Vince Vielhaber <vev@michvhf.com> writes:
> Now I thought this was discussed recently and this:
> create table foo(
> x int,
> y datetime default current_time);
> would put the current date and time into y whenever a new record was
> inserted. It appears to give the date and time the stupid table was
> created. Is it me or is something broke?
The behavior for this was changed very recently. Since current sources
refuse the above:
regression=> create table foo(
regression-> x int,
regression-> y datetime default current_time);
ERROR: Attribute 'y' is of type 'datetime' but default expression is of type 'time' You will need to rewrite or
castthe expression
I am guessing you are trying it with 6.5.*, where indeed you will likely
get the time of table creation.
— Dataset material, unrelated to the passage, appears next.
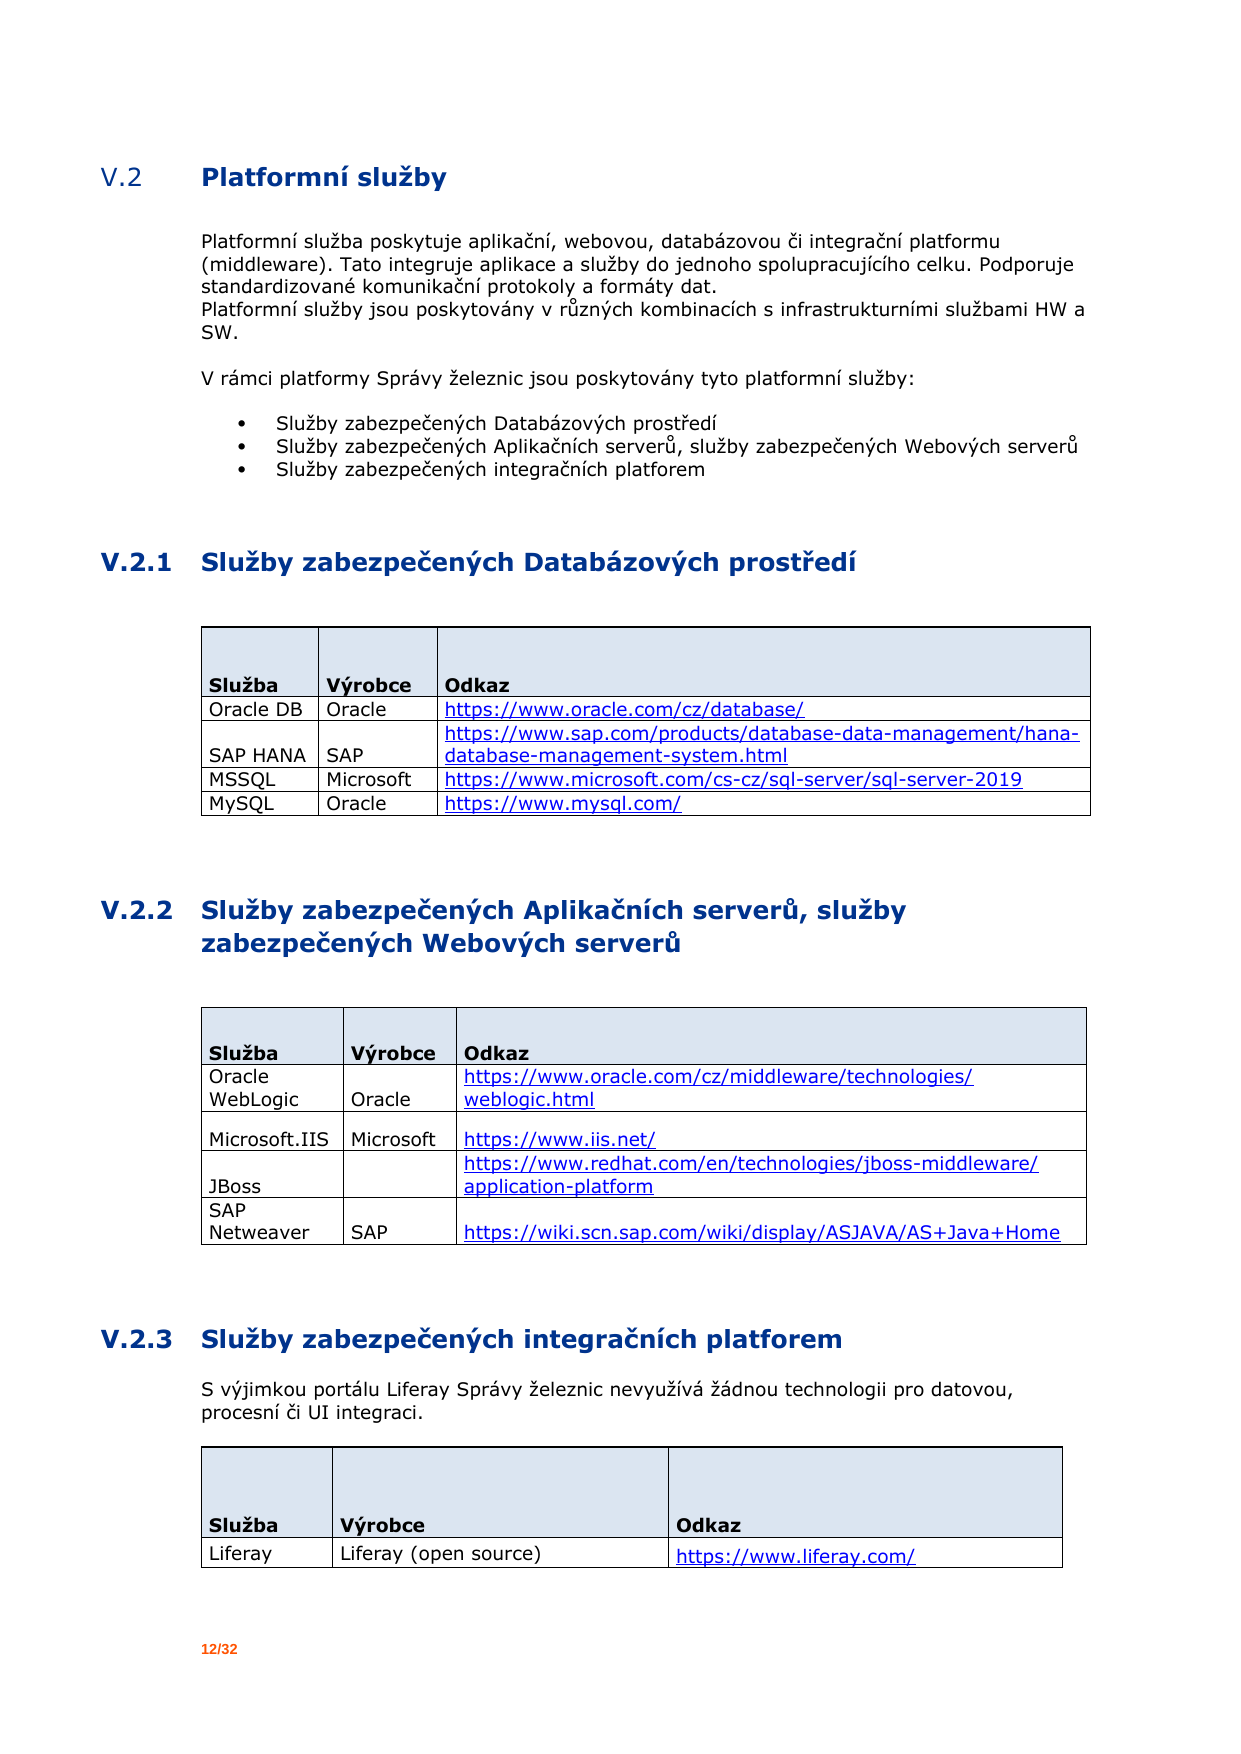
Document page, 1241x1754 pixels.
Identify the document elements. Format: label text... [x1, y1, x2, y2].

Recommended approach isy datetime default now()
which works the way you want in all Postgres versions AFAIK.
Next question is whether current sources are broken to refuse the above.
Since I get
regression=> create table zz (x datetime);
CREATE
regression=> insert into zz values(current_time);
ERROR: Attribute 'x' is of type 'datetime' but expression is of type 'time' You will need to rewrite or cast the
expression
it seems I managed to make default-expression handling consistent
with the rest of the system, but that doesn't necessarily mean this
behavior is desirable... Thomas, what say you?